While those strategies bolstered its user numbers, Lykke was growing concerned that the company still wasn't profitable. Two years in, she only had a few hundred thousand users to show for it, hardly enough to keep the business afloat.
As she later discovered, the solution would be to convince popular app stores to feature her product. Lykke sent letters explaining how Endomondo worked and why users adored the app. (Some had told her it changed their life.) More importantly it had a good ratings in the app stores (four or five stars out of five), a strong indication the product was solid.
To Lykke's delight (and that of a very supportive investor), Endomondo was featured in BlackBerry, Android, and Apple's app stores, and its user base increased exponentially. “When we were first featured by BlackBerry, the rate of user downloads on those devices increased 42 times,” she says. She declined to give numbers for Apple.
Being featured in the app stores was helpful, but in the end, having a good product was what convinced people to buy, stresses Lykke. To ensure that the app kept its high rating in stores, she listened intently to users and made it a point to personally respond to requests and complaints.

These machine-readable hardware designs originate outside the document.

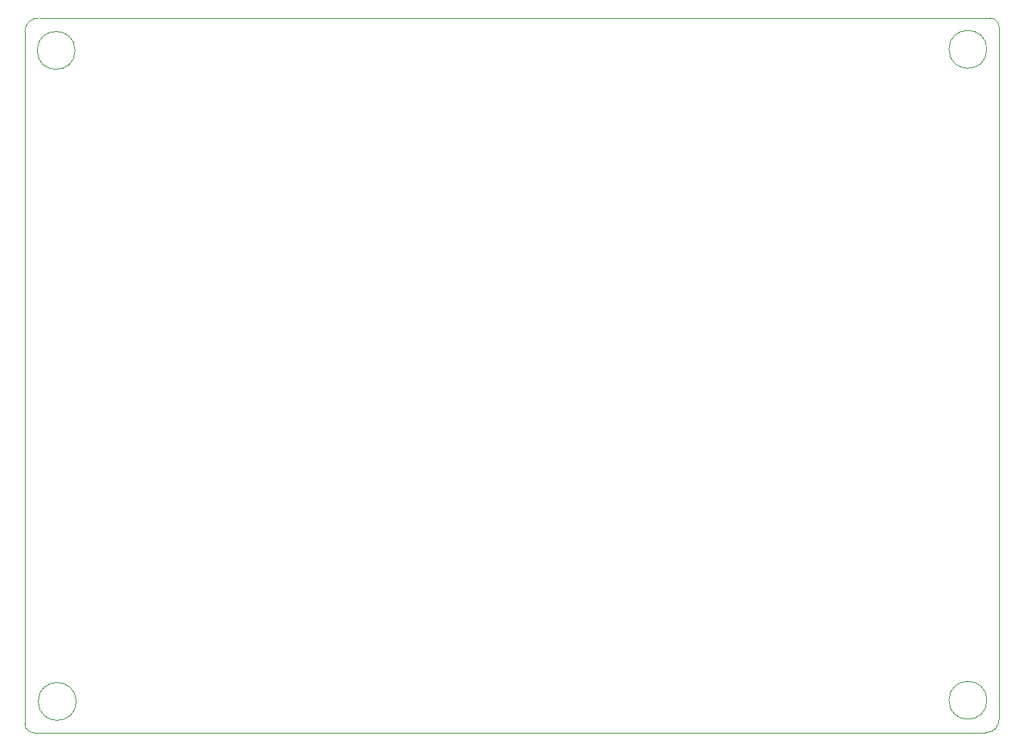
<source format=gm1>
G04 #@! TF.GenerationSoftware,KiCad,Pcbnew,8.0.5*
G04 #@! TF.CreationDate,2024-10-13T23:25:24-04:00*
G04 #@! TF.ProjectId,table-2,7461626c-652d-4322-9e6b-696361645f70,1.2*
G04 #@! TF.SameCoordinates,Original*
G04 #@! TF.FileFunction,Profile,NP*
%FSLAX46Y46*%
G04 Gerber Fmt 4.6, Leading zero omitted, Abs format (unit mm)*
G04 Created by KiCad (PCBNEW 8.0.5) date 2024-10-13 23:25:24*
%MOMM*%
%LPD*%
G01*
G04 APERTURE LIST*
G04 #@! TA.AperFunction,Profile*
%ADD10C,0.100000*%
G04 #@! TD*
G04 APERTURE END LIST*
D10*
X84000000Y-41000000D02*
X82693256Y-41000000D01*
X81000000Y-42500000D02*
G75*
G02*
X82693256Y-41000000I1511028J0D01*
G01*
X186831954Y-121000000D02*
X82000000Y-121000000D01*
X189000000Y-41000000D02*
G75*
G02*
X190000000Y-42000000I0J-1000000D01*
G01*
X86742640Y-117500000D02*
G75*
G02*
X82500000Y-117500000I-2121320J0D01*
G01*
X82500000Y-117500000D02*
G75*
G02*
X86742640Y-117500000I2121320J0D01*
G01*
X86621320Y-44621320D02*
G75*
G02*
X82378680Y-44621320I-2121320J0D01*
G01*
X82378680Y-44621320D02*
G75*
G02*
X86621320Y-44621320I2121320J0D01*
G01*
X81000000Y-120000000D02*
X81000000Y-42500000D01*
X82000000Y-121000000D02*
G75*
G02*
X81000000Y-120000000I0J1000000D01*
G01*
X190000000Y-119500000D02*
G75*
G02*
X188500000Y-121000000I-1500000J0D01*
G01*
X188621320Y-117378680D02*
G75*
G02*
X184378680Y-117378680I-2121320J0D01*
G01*
X184378680Y-117378680D02*
G75*
G02*
X188621320Y-117378680I2121320J0D01*
G01*
X183500000Y-41000000D02*
X84000000Y-41000000D01*
X190000000Y-42000000D02*
X190000000Y-119500000D01*
X186831954Y-41000000D02*
X189000000Y-41000000D01*
X188621320Y-44500000D02*
G75*
G02*
X184378680Y-44500000I-2121320J0D01*
G01*
X184378680Y-44500000D02*
G75*
G02*
X188621320Y-44500000I2121320J0D01*
G01*
X183500000Y-41000000D02*
X186831954Y-41000000D01*
X188500000Y-121000000D02*
X186831954Y-121000000D01*
M02*

</source>
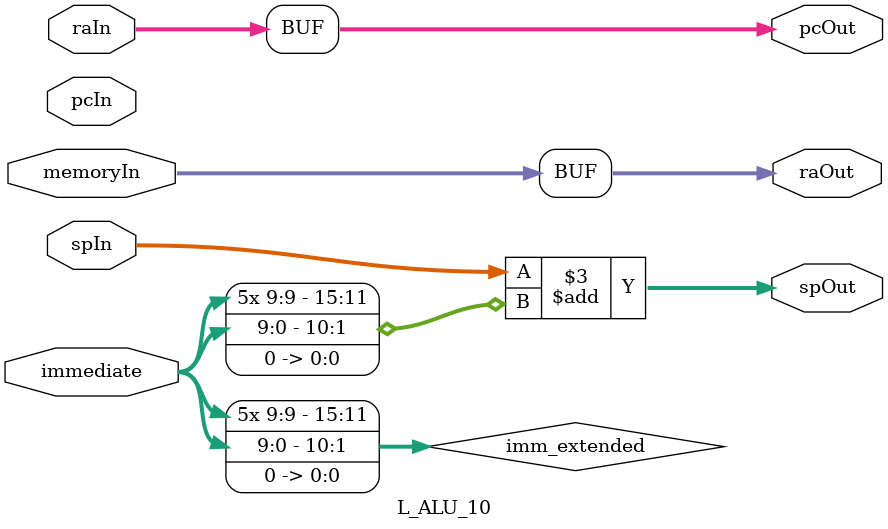
<source format=v>

module L_ALU_10 (immediate, spIn, spOut, pcIn, pcOut, raIn, raOut, memoryIn);

// Handles RETURN
// Control bits: instruction[:]
// Immediate bits: instruction[:]
// Each ALU is responsible for sign extending their own immediate

	input [9:0] immediate;
	
	input [15:0] spIn;
	input [15:0] pcIn;
	input [15:0] raIn;
	input [15:0] memoryIn;
	
	output reg [15:0] spOut;
	output reg [15:0] pcOut;
	output reg [15:0] raOut;
	
	// Sign extend immediate: 6 times the MSB concat with rest of imm
	wire [15:0] imm_extended = {{6{immediate[9]}}, immediate[9:0]} << 1;

    always @(*) begin
	 
        //update PC to RA
        pcOut = raIn;

        //calculate new SP
        spOut = spIn + imm_extended;

        //update RA from memory
        raOut = memoryIn;
    end
	 
	 
	 // Logic needs verification yet again
	
endmodule

</source>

To this day, many of the new features come from user suggestions.
Also helpful in turning Endomondo profitable was the fact that many fans liked sharing their workouts on Facebook. Obviously, "there were certain trends we had to wait for," says Lykke, but since so much of the app is social, users quickly discovered that the way to truly enjoy it was with friends.
Now that Endomondo is profitable, Lykke is staying focused on fueling growth. "It does take a lot more users than we expected in the beginning," she says, "and everything is going so fast. Unless you have a very expensive product, you really need a lot of users, millions of users. The ads are not going to take you very far unless you are Facebook."
To that end, Endomondo plans to tweak its "classic freemium model" by expanding its paid version into more of a full-fledged personal trainer that requires a monthly subscription. "We personalize the program depending on your input," says Lykke.
When asked if she do anything differently next time, Lykke can only laugh. “I would have done smaller things differently,” she says. “But it’s never going to be a straight trip from point A to point B. It’s always going to be a journey where you meet some closed doors or walk into some dumps. That’s what makes it sort of fun.”